Herringthorpe Valley Road, Rotherham, S65 2NU

01709 361502

St Mary's Catholic Primary School

The Curriculum at St Mary's


Curriculum Intent

 

 

Our children will journey through St Mary’s Catholic Primary School as kind, resilient, and curious citizens with faith at the core of all they do.  Their passion for learning will be ignited, with self-belief and well-being nurtured.  Every child will have the chance to ‘Let your light shine’ and will leave us prepared for a future of possibilities.

Our approach to designing the curriculum is rooted in current research into creating the best possible conditions for all children to be successful. We recognise by designing a curriculum which provides exceptionally well for the lowest 20% of our pupils ultimately means that we will get it right for all pupils.

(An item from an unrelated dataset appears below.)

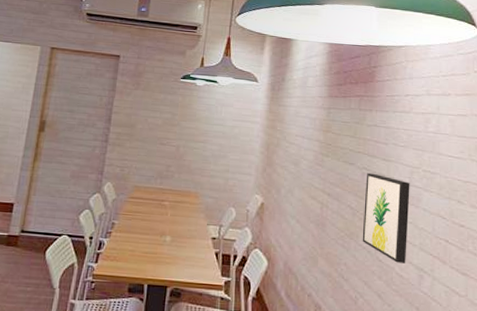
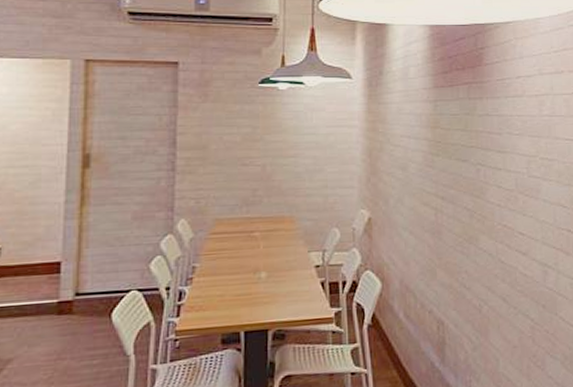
wall art: present [362,172,410,264] -> none [481,168,529,262]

We aim to make sure that all children experience ‘expert’ teaching, where learning is deep and profound, allowing pathways and connections in the brain to be made and retained. Every member of staff is constantly looking for ways to develop in order to give the children the absolute best.

 

Curriculum Implementation

St. Mary’s is a Catholic school with the Spirit of God at the heart of all we do. Religious Education is central to our learning and we value faith, community and kindness.  RE is taught discretely following the Come and See Re program but, through key concepts and themes,  also provides the basis upon which the termly topics are built.

 

For history, geography and science, St Mary’s follows the carefully designed Ark Curriculum Plus programme.  History, Geography and Science Mastery is a fully resourced, carefully sequenced, knowledge-rich curriculum . The programme is based on the best available research and evidence on what pupils need to know and retain as well as how they learn, memorise and practice what they have learnt.

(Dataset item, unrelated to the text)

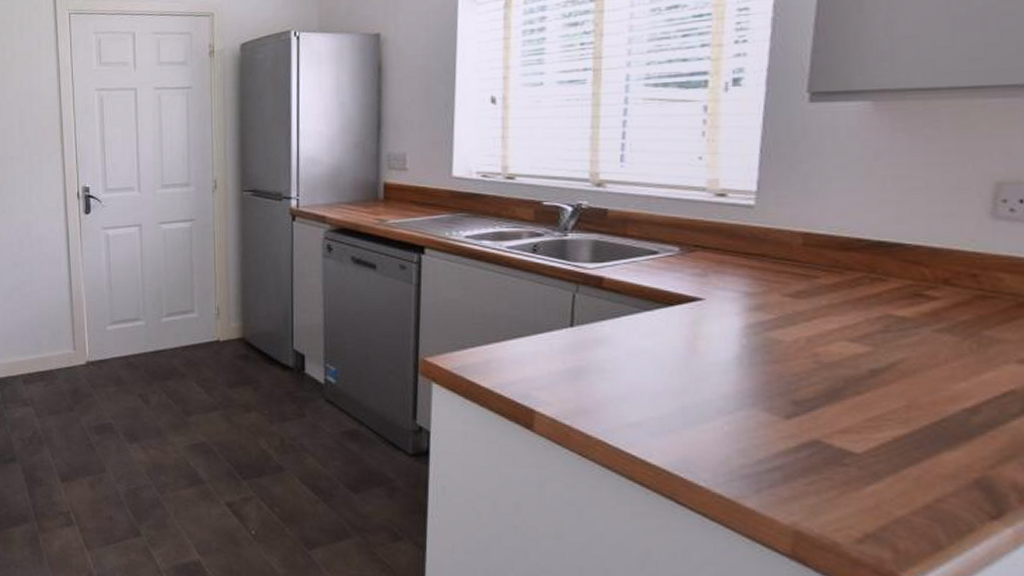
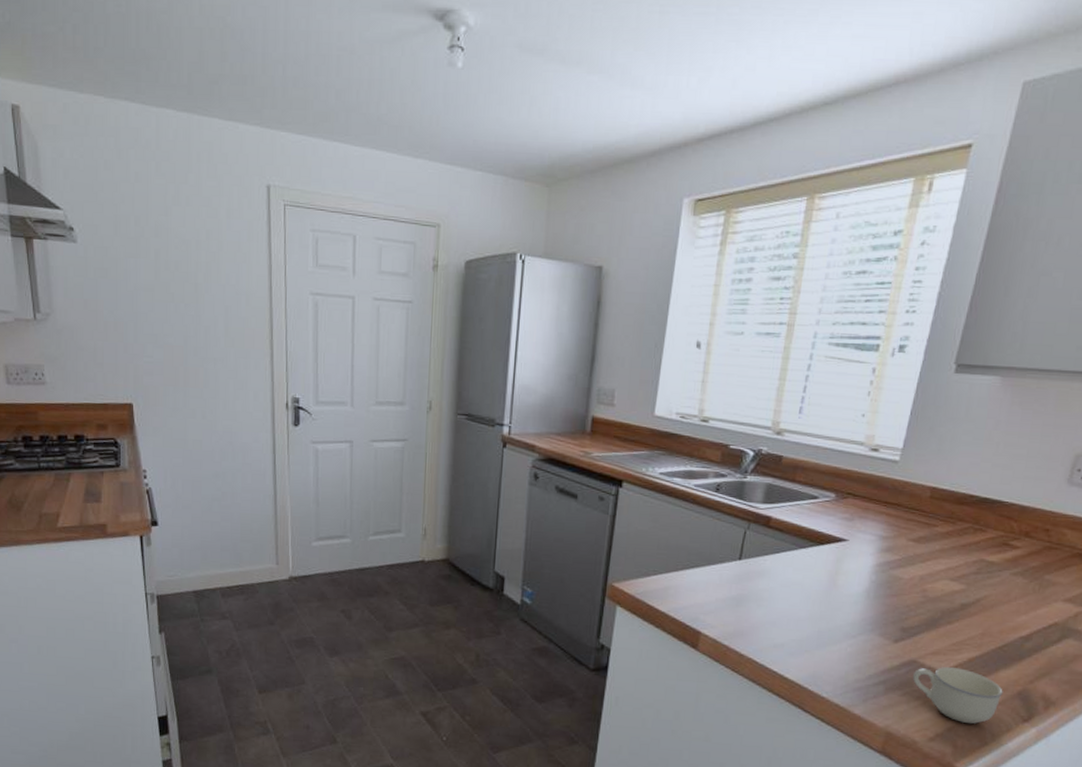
cup: none [818,447,953,521] -> present [912,666,1003,724]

What kinds of knowledge, attitudes and values should be prioritised?  

Different authors have proposed different responses to this question, depending on what they conceive the purpose of education to be. However, it does seem that most of the justifications that have been made for education can be grouped into four broad categories.

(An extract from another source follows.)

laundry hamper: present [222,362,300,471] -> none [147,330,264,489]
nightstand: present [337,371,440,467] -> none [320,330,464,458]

  1. Firstly cultural transmission. A key reason given for educating young people is, in Matthew Arnold’s words, to pass on from one generation to the next: “the best that has been thought and known in the world. Those who do not know what people are expected to know are regarded as ignorant – not stupid, but simply lacking the knowledge expected of them.
  2. Secondly, personal empowerment. Arguably the most important aim of education is to allow young people to take greater control of their own lives. The idea is that rather than simply enculturating young people into the existing systems, education is the means by which people: ‘deal critically and creatively with reality and discover how to participate in the transformation of their world.’ 
  3. Thirdly, preparation for citizenship. Democratic citizenship arguably works only if those who are voting understand the choices they are given, and so education therefore has a vital role to play in preparing citizens so that they can make informed decisions about their participation in a democratic society.
  4. Fourthly, preparation for work. As a number of reports from the Organisation for Economic Cooperation and Development have shown, educational achievement is inextricably linked with economic prosperity. Those that do better academically, tend to go on to get better paid jobs.

We place emphasis on knowledge and skill utilising the staffs’ skills as well as utilising educational visits and welcoming visitors into school.  Further skills are mapped to each term and are developed as a result of the curriculum we plan.

The curriculum is implemented through themes mainly in a cross curricular approach and Art and Design and Technology are closely linked to the Ark Curricum Plus units. However, maths, English, RE and other subject specific skills for science, computing, MFL and music are taught discretely to ensure a mastery of skills and depth of teaching to make links to topics.

 

Curriculum Impact

 

We strive to ensure that our children’s attainment in core and foundation subjects is in line with or exceeding their age related expectations when we consider the varied starting points of children. The children will be academically, emotionally and physically prepared for the next phase of their education, in Britain and the world.

The children at St Mary’s are resilient, they don’t give up, are highly motivated to succeed and achieve, and are equipped with all the personal skills to do this.   This is seen by how the children approach challenges every day: on the playground, in a game or disagreement, or in class in a complex learning challenge.

Our pupils will have fully rounded characters with a clear understanding of complex values like equality, friendship, trust and many others. Only by really learning what these mean will our learners be able to develop a character that prepares them for living in the community demonstrating tolerance and equality. We measure this not just by the work our children produce, but in the behaviours we see each and every day in all learners on the playground, in the corridor, in the many roles we give them and in the daily interaction of all members of our school and faith community

Our learners will be motivated by a strong personal sense of morality. They will make decisions for the right reasons and in the best interests of their community. They will be able to decide what is right and what is wrong, and will be resilient to the influence of others. They will go out into the world and make a difference in their own life and to others.